Last updated :2019-05-15

Source: School of Life Sciences
Written by: School of Life Sciences
Edited by: Wang Dongmei

Recently, Prof. Rui Zhang’s group at School of Life Sciences, Sun Yat-sen University, published a research article titled “Genome-wide identification of mRNA 5-methylcytosine in mammals” in Nature Structural & Molecular Biology. This article reported a method for accurate identification of m5C methylation in mRNAs. It also uncovered that mRNA m5C has a unique sequence context and structural feature. Prof. Rui Zhang is the corresponding author. Tao Huang (distinguished associate researcher), Wanying Chen (PhD student) and Jianheng Liu (PhD student) are the co-first authors.
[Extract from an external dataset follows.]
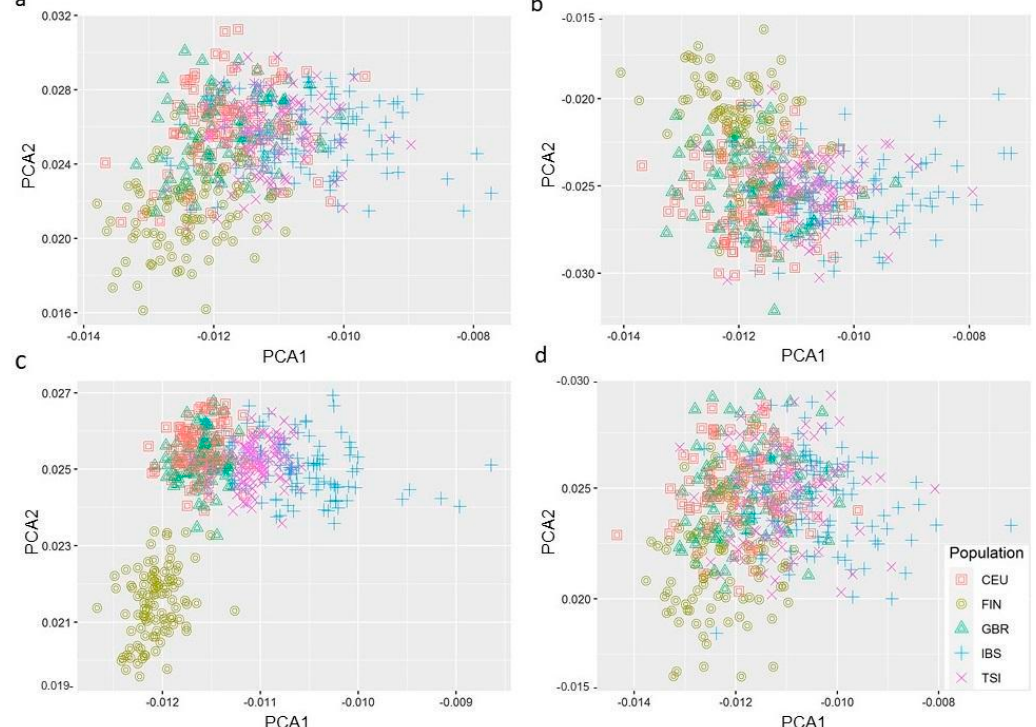
Figure 3. Principal component analysis from five European ancestries for the following canonical signalling pathways: ( a ) Caveolar-mediated Endocytosis ( b ) MS P- RON Signalling ( c ) Hepatic Fibrosis/ Hepatic Stellate Cell Activation ( d ) Communication between Innate and Adaptive Immune cells. The populations include CEU: Utah residents with Northern and Western European Ancestry, FIN: Finnish population, GBR: Great Britain (England and Scotland), IBS: Iberian (Iberian Population in Spain), TSI: Tuscany (Tuscany in Italy). Genes obtained from pathway analysis (IPA, Qiagen) and gene locations (GRCh37/hg19 built) included a ± 1 Mb window. Genome data outsourced from 1000 G phase III v.5b. PC analysis. PC analysis was performed using PLINK software v1.9b.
This study is funded by the National Key R&D Program of China, Guangdong Major Science and Technology Projects, Guangdong Innovative and Entrepreneurial Research Team Program and National Natural Science Foundation of China.

5-methylcytosine (m5C) is an RNA modification that broadly exists on tRNA and rRNA, however, it is still controversial if mRNA contains m5C modification. Through the analysis, this study found that most of the previously reported “m5C” sites were clustered in GC-rich regions, insensitive to NSUN2 knock down, and cannot be enriched by anti-m5C antibodies, which together indicate these sites may be false positives. Based on these findings, this study developed a novel computational method to robustly identify high-confidence mRNA m5C sites. Further analysis shows that NSUN2-dependent m5C sites tend to have a 3’ G-rich motif, which locates at the 5’end of a stem-loop structure. This feature resembles the feature of NSUN2 tRNA substrates. A quantitative atlas of mRNA m5C sites in human and mouse tissues was further developed based on the computational method. In a given tissue, several hundred exonic m5C sites were identified. Cross-species analysis revealed that species, rather than tissue type, was the primary determinant of methylation levels, indicating strong cis-directed regulation of m5C methylation.

Taken as a whole, this study establishes a new method for mRNA m5C discovery; the quantitative atlas of mammalian mRNA m5C it developed provides a valuable resource for identifying the regulation and functions of RNA methylation. Prof. Alexandra Lusser from Medizinische Universität Innsbruck commented that this study increases the accuracy in m5C identification and provides intriguing evidence of a role for NSUN2 in the methylation of mRNA.